→ What you have to do
Please present the data below as a numbered list, leaving out the blank lines.

Chart interpretation exercises:
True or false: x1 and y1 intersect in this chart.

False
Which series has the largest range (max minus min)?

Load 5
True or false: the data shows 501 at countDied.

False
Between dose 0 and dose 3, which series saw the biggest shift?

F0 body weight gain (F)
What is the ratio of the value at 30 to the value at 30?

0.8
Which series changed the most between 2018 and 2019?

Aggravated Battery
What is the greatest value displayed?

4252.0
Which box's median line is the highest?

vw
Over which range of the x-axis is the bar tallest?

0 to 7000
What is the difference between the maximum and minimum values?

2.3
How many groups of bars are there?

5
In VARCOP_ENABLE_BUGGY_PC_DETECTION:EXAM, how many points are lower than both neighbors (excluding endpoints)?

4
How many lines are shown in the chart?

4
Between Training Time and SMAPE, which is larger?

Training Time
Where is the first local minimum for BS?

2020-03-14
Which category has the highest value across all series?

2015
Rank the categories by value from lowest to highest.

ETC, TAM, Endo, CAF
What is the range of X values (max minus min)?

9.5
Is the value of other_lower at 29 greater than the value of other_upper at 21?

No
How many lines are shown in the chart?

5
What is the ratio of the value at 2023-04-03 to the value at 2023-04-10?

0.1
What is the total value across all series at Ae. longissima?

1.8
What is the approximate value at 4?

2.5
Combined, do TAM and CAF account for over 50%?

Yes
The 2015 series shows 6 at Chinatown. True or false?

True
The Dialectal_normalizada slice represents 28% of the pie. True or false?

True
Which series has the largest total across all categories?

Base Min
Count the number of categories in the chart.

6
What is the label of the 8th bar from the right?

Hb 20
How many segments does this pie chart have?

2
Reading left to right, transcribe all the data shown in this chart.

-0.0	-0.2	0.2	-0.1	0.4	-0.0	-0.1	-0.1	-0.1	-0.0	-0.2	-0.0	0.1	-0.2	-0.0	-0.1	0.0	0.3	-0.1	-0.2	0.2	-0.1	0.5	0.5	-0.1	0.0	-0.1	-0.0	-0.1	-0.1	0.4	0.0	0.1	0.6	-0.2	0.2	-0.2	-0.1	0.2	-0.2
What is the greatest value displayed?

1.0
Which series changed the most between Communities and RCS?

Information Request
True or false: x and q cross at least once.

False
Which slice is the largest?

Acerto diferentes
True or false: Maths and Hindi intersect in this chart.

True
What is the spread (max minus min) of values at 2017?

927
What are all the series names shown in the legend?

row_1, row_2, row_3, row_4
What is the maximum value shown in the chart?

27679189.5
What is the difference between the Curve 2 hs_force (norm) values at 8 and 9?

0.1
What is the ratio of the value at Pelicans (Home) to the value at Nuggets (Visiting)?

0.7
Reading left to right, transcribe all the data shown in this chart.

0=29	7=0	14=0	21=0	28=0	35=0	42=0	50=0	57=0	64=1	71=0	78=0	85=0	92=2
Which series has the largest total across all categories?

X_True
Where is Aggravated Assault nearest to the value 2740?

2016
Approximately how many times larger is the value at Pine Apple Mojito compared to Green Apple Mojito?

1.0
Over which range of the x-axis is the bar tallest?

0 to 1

→ Exercise answer
1. True or false: x1 and y1 intersect in this chart.
2. False
3. Which series has the largest range (max minus min)?
4. Load 5
5. True or false: the data shows 501 at countDied.
6. False
7. Between dose 0 and dose 3, which series saw the biggest shift?
8. F0 body weight gain (F)
9. What is the ratio of the value at 30 to the value at 30?
10. 0.8
11. Which series changed the most between 2018 and 2019?
12. Aggravated Battery
13. What is the greatest value displayed?
14. 4252.0
15. Which box's median line is the highest?
16. vw
17. Over which range of the x-axis is the bar tallest?
18. 0 to 7000
19. What is the difference between the maximum and minimum values?
20. 2.3
21. How many groups of bars are there?
22. 5
23. In VARCOP_ENABLE_BUGGY_PC_DETECTION:EXAM, how many points are lower than both neighbors (excluding endpoints)?
24. 4
25. How many lines are shown in the chart?
26. 4
27. Between Training Time and SMAPE, which is larger?
28. Training Time
29. Where is the first local minimum for BS?
30. 2020-03-14
31. Which category has the highest value across all series?
32. 2015
33. Rank the categories by value from lowest to highest.
34. ETC, TAM, Endo, CAF
35. What is the range of X values (max minus min)?
36. 9.5
37. Is the value of other_lower at 29 greater than the value of other_upper at 21?
38. No
39. How many lines are shown in the chart?
40. 5
41. What is the ratio of the value at 2023-04-03 to the value at 2023-04-10?
42. 0.1
43. What is the total value across all series at Ae. longissima?
44. 1.8
45. What is the approximate value at 4?
46. 2.5
47. Combined, do TAM and CAF account for over 50%?
48. Yes
49. The 2015 series shows 6 at Chinatown. True or false?
50. True
51. The Dialectal_normalizada slice represents 28% of the pie. True or false?
52. True
53. Which series has the largest total across all categories?
54. Base Min
55. Count the number of categories in the chart.
56. 6
57. What is the label of the 8th bar from the right?
58. Hb 20
59. How many segments does this pie chart have?
60. 2
61. Reading left to right, transcribe all the data shown in this chart.
62. -0.0	-0.2	0.2	-0.1	0.4	-0.0	-0.1	-0.1	-0.1	-0.0	-0.2	-0.0	0.1	-0.2	-0.0	-0.1	0.0	0.3	-0.1	-0.2	0.2	-0.1	0.5	0.5	-0.1	0.0	-0.1	-0.0	-0.1	-0.1	0.4	0.0	0.1	0.6	-0.2	0.2	-0.2	-0.1	0.2	-0.2
63. What is the greatest value displayed?
64. 1.0
65. Which series changed the most between Communities and RCS?
66. Information Request
67. True or false: x and q cross at least once.
68. False
69. Which slice is the largest?
70. Acerto diferentes
71. True or false: Maths and Hindi intersect in this chart.
72. True
73. What is the spread (max minus min) of values at 2017?
74. 927
75. What are all the series names shown in the legend?
76. row_1, row_2, row_3, row_4
77. What is the maximum value shown in the chart?
78. 27679189.5
79. What is the difference between the Curve 2 hs_force (norm) values at 8 and 9?
80. 0.1
81. What is the ratio of the value at Pelicans (Home) to the value at Nuggets (Visiting)?
82. 0.7
83. Reading left to right, transcribe all the data shown in this chart.
84. 0=29	7=0	14=0	21=0	28=0	35=0	42=0	50=0	57=0	64=1	71=0	78=0	85=0	92=2
85. Which series has the largest total across all categories?
86. X_True
87. Where is Aggravated Assault nearest to the value 2740?
88. 2016
89. Approximately how many times larger is the value at Pine Apple Mojito compared to Green Apple Mojito?
90. 1.0
91. Over which range of the x-axis is the bar tallest?
92. 0 to 1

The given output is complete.